I am looking for proximity (and nested proximity as well) between multiple hetrogeneous groups
By hetrogeneous I mean the token in the groups can be:
- term and term
- term and phrase
- phrase and phrase
- term and wildcard
- phrase and wildcard
- wildcard and wildcard
- term and phrase and wildcard
Some examples of the search criteria from user's perspective are:
((sfo OR “serious fraud office”) w/50 investigat*)
(potential w/30 (violation*))
(fcpa or "foreign corrupt practices act")
((improper W/3 payment*) W/20 investigat*)
((corrupt* W/5 payment*) W/20 investigat*)
((sec OR "securities and exchange commission") w/20 (fcpa OR foreign corrupt practices act))
(brib* W/20 arrest*)
(((fcpa OR "foreign corrupt practices act") w/50 subpoe*) W/20 (violat* OR investigat*))
((internal investigat*) W/50 (fcpa OR “foreign corrupt practices act” OR corrupt*))
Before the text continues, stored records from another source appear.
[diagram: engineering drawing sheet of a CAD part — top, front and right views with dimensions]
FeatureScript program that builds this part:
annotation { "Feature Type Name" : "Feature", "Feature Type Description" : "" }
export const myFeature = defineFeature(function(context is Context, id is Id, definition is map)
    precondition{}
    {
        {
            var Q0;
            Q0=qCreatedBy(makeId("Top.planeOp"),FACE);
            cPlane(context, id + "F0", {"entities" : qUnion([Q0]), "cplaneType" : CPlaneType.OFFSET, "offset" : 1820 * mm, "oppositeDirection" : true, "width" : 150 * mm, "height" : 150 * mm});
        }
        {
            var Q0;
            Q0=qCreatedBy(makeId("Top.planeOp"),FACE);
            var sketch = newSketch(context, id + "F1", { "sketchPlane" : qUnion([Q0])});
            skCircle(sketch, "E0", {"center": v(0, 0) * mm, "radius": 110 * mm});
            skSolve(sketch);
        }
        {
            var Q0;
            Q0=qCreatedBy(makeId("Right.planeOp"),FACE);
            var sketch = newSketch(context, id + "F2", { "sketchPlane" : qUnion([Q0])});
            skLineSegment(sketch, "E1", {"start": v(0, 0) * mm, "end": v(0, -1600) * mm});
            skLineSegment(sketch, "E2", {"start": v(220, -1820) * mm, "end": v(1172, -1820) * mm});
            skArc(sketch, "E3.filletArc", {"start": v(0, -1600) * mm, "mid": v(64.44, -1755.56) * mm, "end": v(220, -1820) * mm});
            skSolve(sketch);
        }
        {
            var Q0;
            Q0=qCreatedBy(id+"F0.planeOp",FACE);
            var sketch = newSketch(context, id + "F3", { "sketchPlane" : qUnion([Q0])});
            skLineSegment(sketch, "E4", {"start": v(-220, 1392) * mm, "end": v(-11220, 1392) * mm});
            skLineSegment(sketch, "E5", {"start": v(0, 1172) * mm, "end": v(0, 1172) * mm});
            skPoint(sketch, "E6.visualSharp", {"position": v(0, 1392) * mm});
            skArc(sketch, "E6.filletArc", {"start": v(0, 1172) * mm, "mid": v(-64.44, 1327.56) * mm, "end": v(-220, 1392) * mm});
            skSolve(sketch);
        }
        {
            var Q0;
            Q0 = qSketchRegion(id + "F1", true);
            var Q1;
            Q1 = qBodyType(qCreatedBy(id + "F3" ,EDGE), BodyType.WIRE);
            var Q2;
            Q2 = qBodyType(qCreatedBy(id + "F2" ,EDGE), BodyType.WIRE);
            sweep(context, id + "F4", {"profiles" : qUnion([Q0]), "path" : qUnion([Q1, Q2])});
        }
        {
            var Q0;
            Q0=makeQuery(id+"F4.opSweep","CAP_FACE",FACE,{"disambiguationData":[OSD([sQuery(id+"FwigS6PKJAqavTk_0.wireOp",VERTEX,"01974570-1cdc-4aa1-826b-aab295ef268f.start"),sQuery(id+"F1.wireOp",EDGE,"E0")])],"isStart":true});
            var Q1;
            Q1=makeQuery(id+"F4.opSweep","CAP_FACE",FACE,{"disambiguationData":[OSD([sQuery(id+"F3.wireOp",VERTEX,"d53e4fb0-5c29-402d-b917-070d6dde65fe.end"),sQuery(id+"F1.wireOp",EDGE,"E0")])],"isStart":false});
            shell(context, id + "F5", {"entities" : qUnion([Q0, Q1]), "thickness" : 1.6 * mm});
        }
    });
Documents are legal documents with size anywhere between 10,000 chars to 4Million chars.
I have tried query_string, simple_query_string, match, match_phrase, span_near as well as intervals, but to no luck.
The main unresolved issues are:
- How to do wildcard in proximity searches ?
- How to handle nested proximity searches ?
Any help will be greatly appreicated.